Goal of the exercise → Copy out word for word the lines in the entries below, from the line with "中的元素是存储 $F$ 的" through the end of the entries.

Input below:

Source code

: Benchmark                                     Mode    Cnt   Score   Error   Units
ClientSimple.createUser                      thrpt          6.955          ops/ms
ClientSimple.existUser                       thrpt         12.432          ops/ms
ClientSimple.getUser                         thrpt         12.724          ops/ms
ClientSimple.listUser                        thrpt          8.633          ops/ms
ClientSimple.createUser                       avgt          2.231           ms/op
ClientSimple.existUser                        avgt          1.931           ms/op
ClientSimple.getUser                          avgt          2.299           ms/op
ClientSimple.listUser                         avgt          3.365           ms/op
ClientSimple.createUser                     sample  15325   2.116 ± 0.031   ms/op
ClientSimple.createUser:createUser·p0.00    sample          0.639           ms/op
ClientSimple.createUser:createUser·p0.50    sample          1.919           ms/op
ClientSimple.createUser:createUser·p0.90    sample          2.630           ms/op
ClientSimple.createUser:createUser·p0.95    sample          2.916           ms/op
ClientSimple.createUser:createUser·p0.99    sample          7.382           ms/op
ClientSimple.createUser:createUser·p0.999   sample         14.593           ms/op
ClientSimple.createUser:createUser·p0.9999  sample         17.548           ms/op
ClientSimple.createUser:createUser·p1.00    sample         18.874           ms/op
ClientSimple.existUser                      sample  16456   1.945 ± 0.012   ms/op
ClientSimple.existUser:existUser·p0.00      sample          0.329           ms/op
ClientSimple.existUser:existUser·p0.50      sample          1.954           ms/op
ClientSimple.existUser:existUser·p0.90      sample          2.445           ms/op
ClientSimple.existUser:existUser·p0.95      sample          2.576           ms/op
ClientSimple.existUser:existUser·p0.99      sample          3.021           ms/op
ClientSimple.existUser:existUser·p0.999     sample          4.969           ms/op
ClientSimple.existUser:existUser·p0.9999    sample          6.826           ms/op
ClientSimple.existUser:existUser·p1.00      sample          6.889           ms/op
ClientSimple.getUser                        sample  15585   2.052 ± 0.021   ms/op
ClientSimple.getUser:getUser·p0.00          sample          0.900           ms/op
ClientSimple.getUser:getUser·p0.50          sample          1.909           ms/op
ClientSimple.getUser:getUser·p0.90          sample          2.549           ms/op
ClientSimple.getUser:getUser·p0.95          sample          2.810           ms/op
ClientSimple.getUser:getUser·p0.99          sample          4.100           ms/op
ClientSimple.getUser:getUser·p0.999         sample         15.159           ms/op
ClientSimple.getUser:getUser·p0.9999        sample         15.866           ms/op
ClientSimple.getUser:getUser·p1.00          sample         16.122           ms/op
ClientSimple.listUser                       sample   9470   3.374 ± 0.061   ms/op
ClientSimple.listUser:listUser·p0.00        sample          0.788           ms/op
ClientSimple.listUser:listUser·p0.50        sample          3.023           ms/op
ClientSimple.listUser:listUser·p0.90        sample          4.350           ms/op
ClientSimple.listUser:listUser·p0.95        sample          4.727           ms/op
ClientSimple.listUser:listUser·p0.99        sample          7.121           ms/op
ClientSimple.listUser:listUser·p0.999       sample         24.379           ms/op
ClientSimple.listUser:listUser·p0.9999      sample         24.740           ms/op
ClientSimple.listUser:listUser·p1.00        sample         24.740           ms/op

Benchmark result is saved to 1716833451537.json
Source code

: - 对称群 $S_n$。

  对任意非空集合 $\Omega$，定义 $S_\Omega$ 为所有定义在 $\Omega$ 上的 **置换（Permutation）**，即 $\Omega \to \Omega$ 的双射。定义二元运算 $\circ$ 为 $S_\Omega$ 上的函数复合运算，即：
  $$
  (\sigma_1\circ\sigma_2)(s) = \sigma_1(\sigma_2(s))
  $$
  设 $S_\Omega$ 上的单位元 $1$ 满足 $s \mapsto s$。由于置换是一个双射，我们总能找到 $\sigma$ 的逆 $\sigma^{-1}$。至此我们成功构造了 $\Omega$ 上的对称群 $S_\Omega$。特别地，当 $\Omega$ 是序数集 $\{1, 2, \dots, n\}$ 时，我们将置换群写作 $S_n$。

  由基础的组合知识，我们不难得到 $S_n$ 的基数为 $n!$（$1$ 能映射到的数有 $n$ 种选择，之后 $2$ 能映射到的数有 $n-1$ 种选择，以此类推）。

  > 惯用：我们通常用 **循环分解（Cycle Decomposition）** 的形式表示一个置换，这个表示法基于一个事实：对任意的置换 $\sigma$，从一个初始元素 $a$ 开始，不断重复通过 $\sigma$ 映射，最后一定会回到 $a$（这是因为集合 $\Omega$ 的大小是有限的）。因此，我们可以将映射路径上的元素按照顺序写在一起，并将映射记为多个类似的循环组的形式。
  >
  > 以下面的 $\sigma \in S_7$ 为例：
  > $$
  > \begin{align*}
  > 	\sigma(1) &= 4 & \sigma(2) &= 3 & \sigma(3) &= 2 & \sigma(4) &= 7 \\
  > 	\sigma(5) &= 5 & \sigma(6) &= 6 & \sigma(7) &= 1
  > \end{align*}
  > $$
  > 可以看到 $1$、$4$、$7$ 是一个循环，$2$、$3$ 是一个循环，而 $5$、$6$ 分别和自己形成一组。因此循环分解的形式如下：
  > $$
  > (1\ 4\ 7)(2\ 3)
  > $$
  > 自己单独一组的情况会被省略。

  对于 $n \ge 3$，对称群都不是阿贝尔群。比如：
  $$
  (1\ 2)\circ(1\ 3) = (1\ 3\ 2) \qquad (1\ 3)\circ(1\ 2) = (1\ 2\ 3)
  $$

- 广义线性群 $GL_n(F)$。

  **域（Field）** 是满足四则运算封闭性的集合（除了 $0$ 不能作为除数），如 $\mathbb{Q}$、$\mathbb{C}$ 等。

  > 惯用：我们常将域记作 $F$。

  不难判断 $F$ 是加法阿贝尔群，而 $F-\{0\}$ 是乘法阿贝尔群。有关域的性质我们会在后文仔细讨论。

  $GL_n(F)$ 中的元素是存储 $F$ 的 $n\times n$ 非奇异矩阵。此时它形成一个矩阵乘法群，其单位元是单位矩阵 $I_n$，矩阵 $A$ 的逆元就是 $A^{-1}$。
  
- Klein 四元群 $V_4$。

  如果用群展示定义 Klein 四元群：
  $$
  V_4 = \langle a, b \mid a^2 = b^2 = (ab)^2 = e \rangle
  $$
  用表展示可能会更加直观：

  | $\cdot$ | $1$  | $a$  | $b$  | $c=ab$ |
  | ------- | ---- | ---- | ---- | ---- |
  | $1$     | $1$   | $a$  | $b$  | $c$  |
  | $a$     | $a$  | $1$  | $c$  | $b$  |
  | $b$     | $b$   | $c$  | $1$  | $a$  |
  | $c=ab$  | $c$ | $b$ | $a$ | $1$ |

End of Input.

Response below →
  $GL_n(F)$ 中的元素是存储 $F$ 的 $n\times n$ 非奇异矩阵。此时它形成一个矩阵乘法群，其单位元是单位矩阵 $I_n$，矩阵 $A$ 的逆元就是 $A^{-1}$。
  
- Klein 四元群 $V_4$。

  如果用群展示定义 Klein 四元群：
  $$
  V_4 = \langle a, b \mid a^2 = b^2 = (ab)^2 = e \rangle
  $$
  用表展示可能会更加直观：

  | $\cdot$ | $1$  | $a$  | $b$  | $c=ab$ |
  | ------- | ---- | ---- | ---- | ---- |
  | $1$     | $1$   | $a$  | $b$  | $c$  |
  | $a$     | $a$  | $1$  | $c$  | $b$  |
  | $b$     | $b$   | $c$  | $1$  | $a$  |
  | $c=ab$  | $c$ | $b$ | $a$ | $1$ |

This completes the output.